I have worked the whole day on Charlie’s head, worked at his house. Today is Thursday and it has to be finished on Saturday because he wants to go to Catalina and fish.

It was a very peaceful day, and though the lovely Claire Windsor was there when I arrived, no one disturbed us during the remainder of the day. His moods varied with the hours. He started the morning in a brown silk dressing gown, and was serious. After having sat pretty quiet for some time, he jumped off the revolving stand and walked round the room playing the violin. Having thus dispelled his sober mood he went upstairs, changed his dressing-gown and reappeared in an orange and primrose one, and we went on with the work. He is perfectly right, one’s desire for color depends entirely on one’s mood.

Now and then we stopped for a cup of tea, for a tune on the piano, for a breath of air, on the sunbathed balcony and Charlie with his wild hair standing on end, and his orange gown dazzling against the white wall of his moorish house, would either philosophise or impersonate. He told me that when he was a young man in London, he longed to know people, but that now he knew so many and he felt lonelier than ever, and it is no use, he said, for artists to hope to be anything else. He then put on a gramaphone record and conducted an imaginary band. It was a very entertaining day, and the work got on awfully well.

Saturday, November 5, 1921. Hollywood.

Three whole days I have worked on that bust, with a concentration of effort that is exhausting. It is finished—I feel tonight the elation of a girl out of school. Moreover I can sleep without the anxiety due to an unfinished work. Charlie is pleased, and I—well I am never satisfied, but I am conscious of having accomplished my best. His friends who know his restless and capricious nature are surprised that he gave me those three whole days. I was fortunate of course in meeting him immediately in his return, before he was re-engulfed in work. Moreover, with some perception, I planted myself with my materials in his house, and as I wanted him bare throated I begged him not to dress. A man in pajamas and dressing-gown does not suddenly get a notion to order his motor and go off to some place. I had him fairly anchored. Nevertheless he has been difficult to do. There is so much subtlety in the face, and sensitiveness, and all his varying personalities arrayed themselves before me, and had to be embodied into one interpretation.

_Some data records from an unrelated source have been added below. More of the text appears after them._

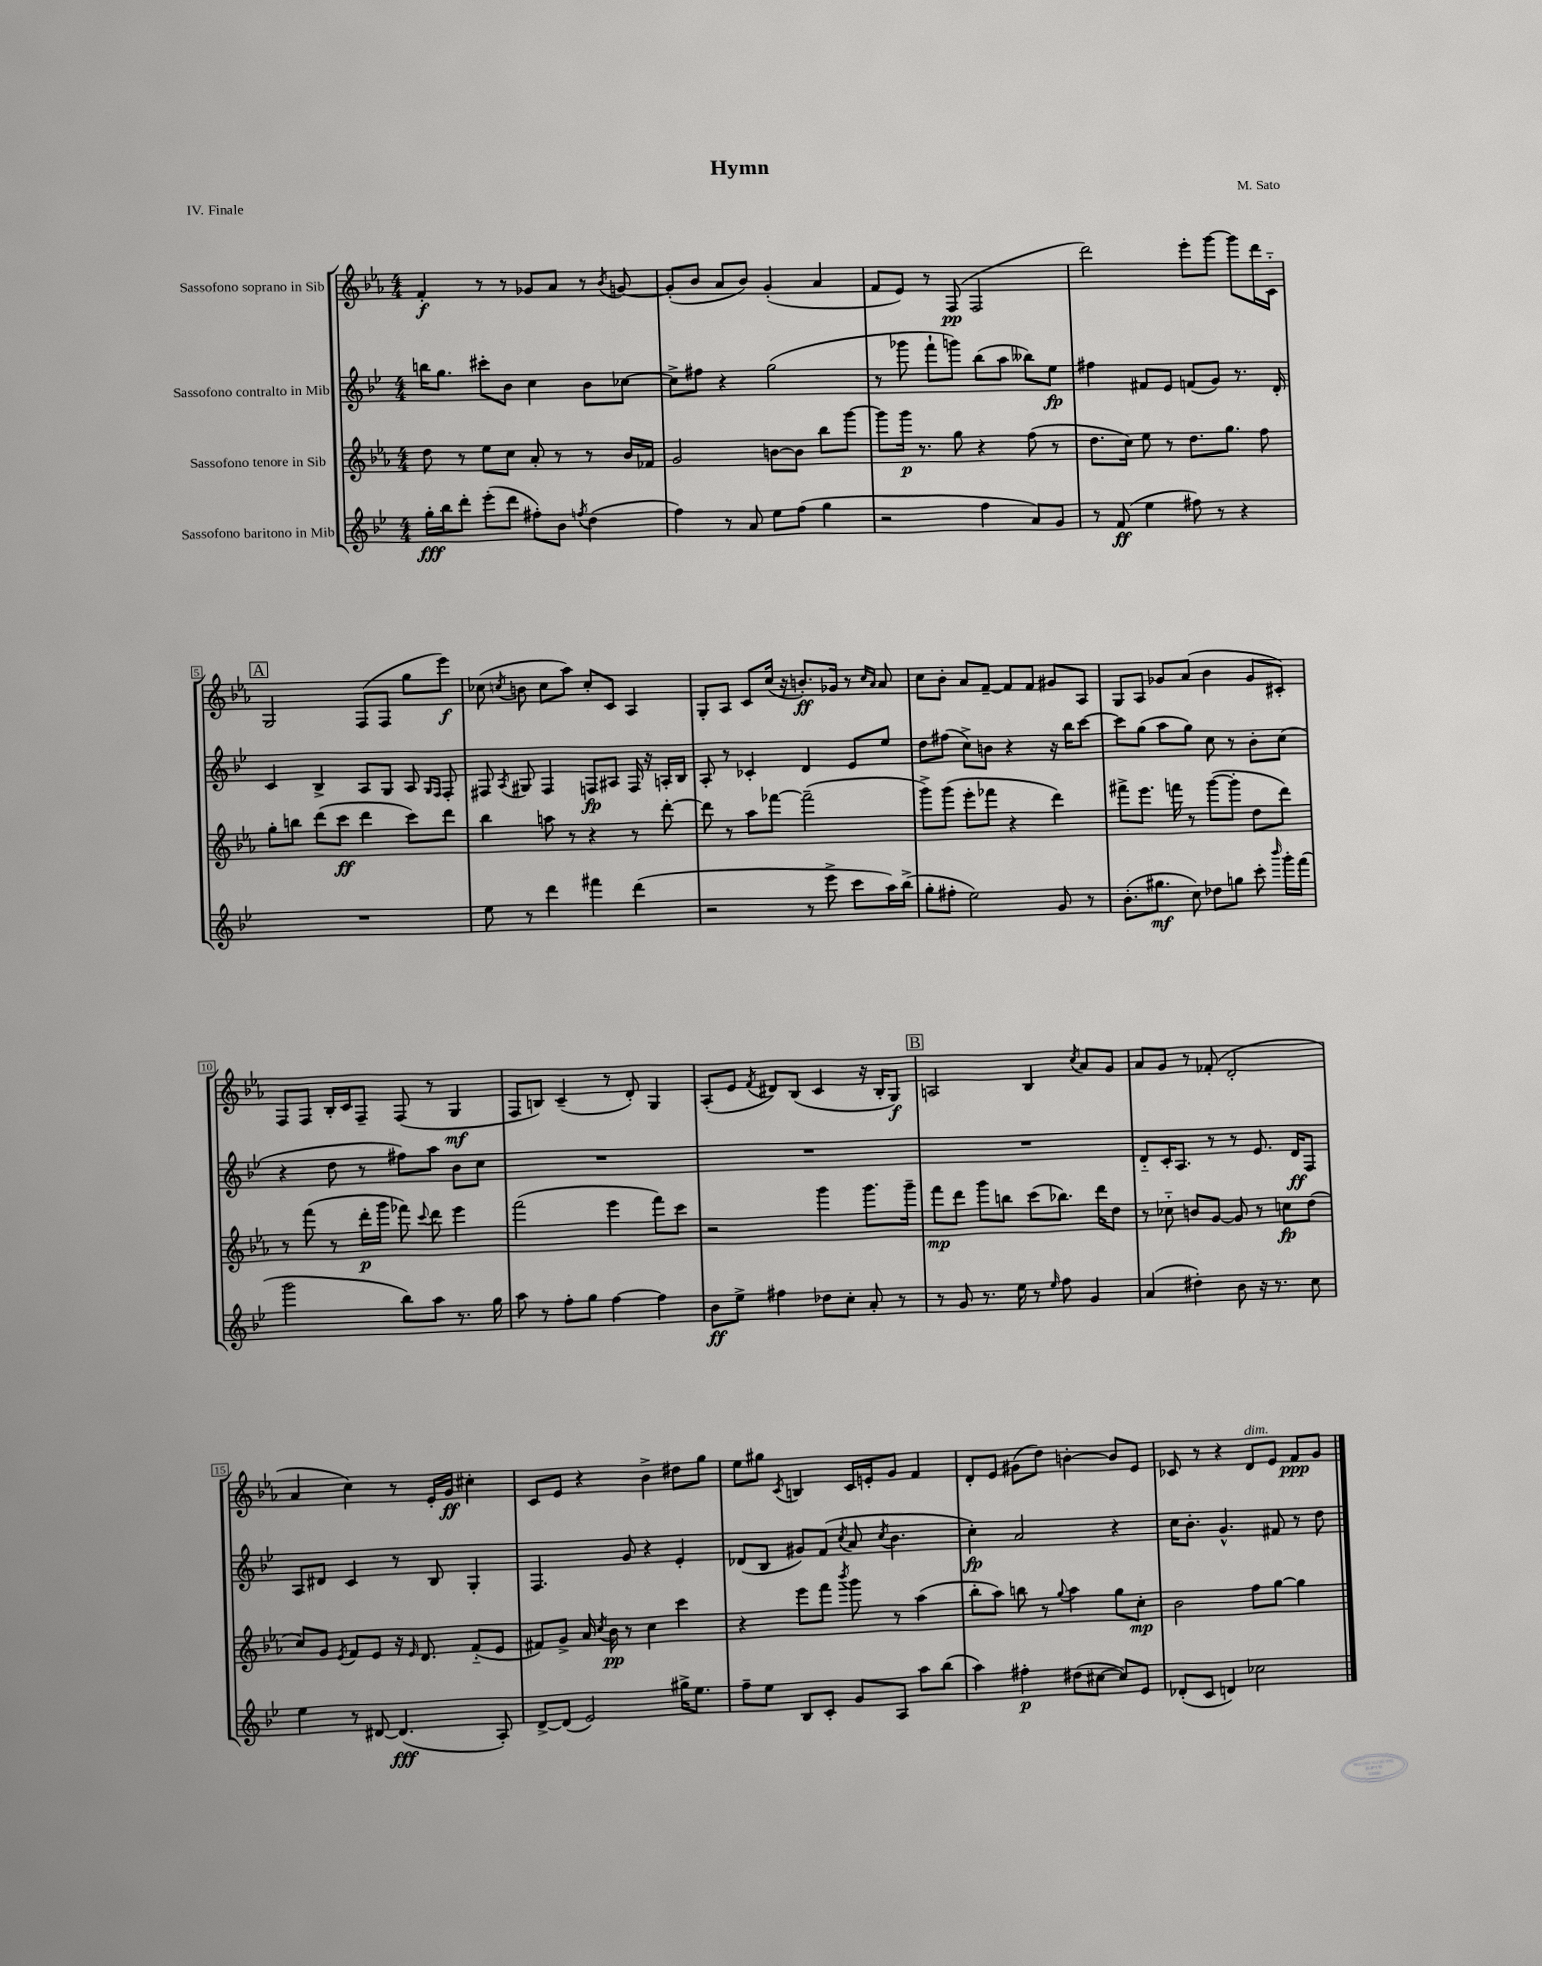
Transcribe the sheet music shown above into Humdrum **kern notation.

**kern	**kern	**kern	**kern
*staff4	*staff3	*staff2	*staff1
*clefG2	*clefG2	*clefG2	*clefG2
*k[b-e-]	*k[b-e-a-]	*k[b-e-]	*k[b-e-a-]
*M4/4	*M4/4	*M4/4	*M4/4
16gg'	8dd	16bb	4f'
16bb-	.	8.gg	.
8ddd'	8r	.	.
(8eee-'	8ee-	8ccc#'	8r
8ddd	8cc	8b-	8r
8ff#')	8a-'	4cc	8g-
8b-	8r	.	8a-
8qff	.	.	.
(4dd	8r	8b-	8r
.	.	.	8qb-
.	16b-	[8cc-	[8g
.	16f-	.	.
=	=	=	=
4ff)	2g	8cc-^]	(8g']
.	.	8ff#	8b-
8r	.	4r	8a-
8a	.	.	8b-)
8ee-	[8b	(2gg	(4g'
(8ff	8b]	.	.
4gg	8bb-	.	4a-
.	[8ggg	.	.
=	=	=	=
2r	8ggg]	8r	8f
.	16ggg	8ggg-	8e-)
.	8.r	.	.
.	.	8fff`	8r
.	8gg	8ggg)	(8F
4ff	4r	(8bb-	2F
.	.	8aa	.
8a)	(8ff	8bb--)	.
8g	8r	8ee-	.
=	=	=	=
8r	8.dd	4ff#	2ddd)
(8f	.	.	.
.	16cc)	.	.
4ee-	8ee-	8f#	.
.	8r	8e-	.
8ff#)	8.dd	(8f	8eee-'
8r	.	8g)	[8ggg
.	8.gg	.	.
4r	.	8.r	8ggg]
.	8ff	.	16ddd
.	.	16d'	16c'~
=	=	=	=
1r	8gg'	4c	2G
.	8bb	.	.
.	(8ddd	4B-^	.
.	8ccc	.	.
.	4ddd	8A	(8F
.	.	8G	8F
.	8ccc)	8A	8gg
.	.	16qqG	.
.	.	16qqF	.
.	8ddd	8F'	8eee-)
=	=	=	=
8ee-	4bb-	8F#	(8cc-
.	.	8qA	8qcc
8r	.	8G#	8b
4ddd	8aa	4F#	8cc
.	8r	.	8aa-)
4fff#	4r	8F	8cc'
.	.	8A#	8c
(4ddd	8r	16F	4A-
.	.	16r	.
.	[8ddd'	16A'	.
.	.	16B-	.
=	=	=	=
2r	8ddd]	8A'	8G'
.	8r	8r	8A-
.	8aa-	4c-'	8c
.	[8fff-	.	(16cc
.	.	.	16r
8r	(2fff-~]	4d	8.b')
8eee-^	.	.	.
.	.	.	16g-
8ccc	.	8e-	8r
.	.	.	16qqcc
.	.	.	16qqa-
16aa)	.	8ee-	8a-
(16bb-^	.	.	.
=	=	=	=
8gg'	8ggg^)	8dd	8cc
8ff#'	(8ggg	(8ff#	8b-'
2ee-)	8eee-'	8cc^)	8a-
.	8fff-	8b	[8f~
.	4r	4r	8f]
.	.	.	8f
8g	4ddd)	16r	8g#
.	.	16bb-	.
8r	.	[8ccc	8A-
=	=	=	=
(8.b-'	8fff#^	8ccc]	8G
.	8.eee-	(8gg	8A-
8.gg#	.	.	.
.	.	8aa	8g-
.	16fff	.	.
8cc)	8r	8gg)	(8a-
8dd-	([8ggg	8cc	4b-
8gg	8ggg']	8r	.
8ccc'	8dd	8b-'	8g-
16qqbbb-	.	.	.
16ggg'	8ddd)	(8cc	8c#')
(16fff	.	.	.
=	=	=	=
2ggg	8r	4r	8F
.	(8fff	.	8F
.	8r	8dd	16B-'
.	.	.	16c
.	16ddd'	8r	8F~
.	16ggg	.	.
8bb-)	8fff-)	8ff#)	(8F
.	8qqccc	.	.
8aa	8ddd	8aa	8r
8.r	4eee-	8b-	4G
.	.	8cc	.
16gg	.	.	.
=	=	=	=
8aa	(2fff	1r	8F
8r	.	.	8B)
8ff'	.	.	(4c~
8gg	.	.	.
[4ff	4eee-	.	8r
.	.	.	8d')
4ff]	8fff)	.	4G
.	8ccc	.	.
=	=	=	=
8b-	2r	1r	(8A-'
8ee-^	.	.	8e-
.	.	.	8qf
4ff#	.	.	8d#)
.	.	.	(8B-
8dd-	4ggg	.	4c
8cc'	.	.	.
8a'	8.ggg	.	16r
.	.	.	16B-'
8r	.	.	8G)
.	16ggg~	.	.
=	=	=	=
8r	8fff	1r	2A
8g	8ddd	.	.
8.r	8ggg	.	.
.	8bb	.	.
16ee-	.	.	.
8r	(8ccc	.	4B-
16qqee-	.	.	.
8ff	8.bb-)	.	.
.	.	.	8qcc
4g	.	.	8a-
.	16ddd	.	.
.	8dd	.	8g
=	=	=	=
(4a	8r	8d'~	8a-
.	8cc-'~	16c'	8g
.	.	8.A	.
4dd#')	8b	.	8r
.	[8g	8r	(8f-'
8b-	8g]	8r	2d'
16r	8r	8.e-	.
8.r	.	.	.
.	8cc	.	.
.	.	16d	.
8cc	(8dd	8F	.
=	=	=	=
4ee-	8cc)	8A	4a-
.	8g	8d#	.
.	8qe-	.	.
8r	8f	4c	4cc)
[8d#	8e-	.	.
(4.d#]	16r	8r	8r
.	16qqe-	.	.
.	8.d	.	.
.	.	8B-	16e-'
.	.	.	16g
.	(8f'~	4G'	4cc#'
8A')	8e-	.	.
=	=	=	=
[8d^	8f#)	4.F	8c
(8d]	8g^	.	8e-
2e-)	16a-	.	4r
.	8qcc	.	.
.	16b-	.	.
.	8r	8g	.
.	4cc	4r	4b-^
16gg#^	4ccc	4e-'	8dd#
8.ee-	.	.	.
.	.	.	8gg
=	=	=	=
8ff~	4r	(8d-	8ee-
8ee-	.	8B-	8gg#
.	.	.	8qc
8B-	8eee-	8g#)	4B
8c'	8fff	(8f	.
.	8qbbb-	8qcc	.
8g	8ggg	8a	16c
.	.	.	16e'
.	.	8qcc	.
8A	8r	4.b-	8g
8aa	(4aa-	.	4f
(8bb-	.	.	.
=	=	=	=
4aa)	8bb-'	4cc')	8d'
.	8aa-)	.	8e-
4ff#'	8bb	2a	(8g#
.	8r	.	8dd)
.	8qqgg	.	.
(8dd#	4aa-	.	[4b'
[8cc#	.	.	.
8cc#])	8gg	4r	8b]
8e-	8cc'	.	8e-
=	=	=	=
(8d-'	2b-	16cc	8c-
.	.	8.b-'	.
8c	.	.	8r
4d)	.	4.g^^	4r
2cc-	8ff	.	8d
.	[8gg	8f#	8e-
.	4gg]	8r	8f
.	.	8dd	8g
==	==	==	==
*-	*-	*-	*-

“CHARLIE” IN HIS DRESSING-GOWN ON HIS MOORISH SUNBATHED VERANDA

(Photograph by Clare Sheridan)

Charlie would get down from the model stand and observe the progress through half closed eyes. Once he said: “I wish this was not me, so that I could admire it as I please. I find him very interesting, this fellow you have made!” and then, after a close examination from all angles he added:

“It might be the head of a criminal, mightn’t it—?” and proceeded to elaborate a sudden born theory that criminals and artists were psychologically akin. On reflection we all have a flame. A burning flame of impulse, a vision, a side tracked mind, a deep sense of unlawfulness.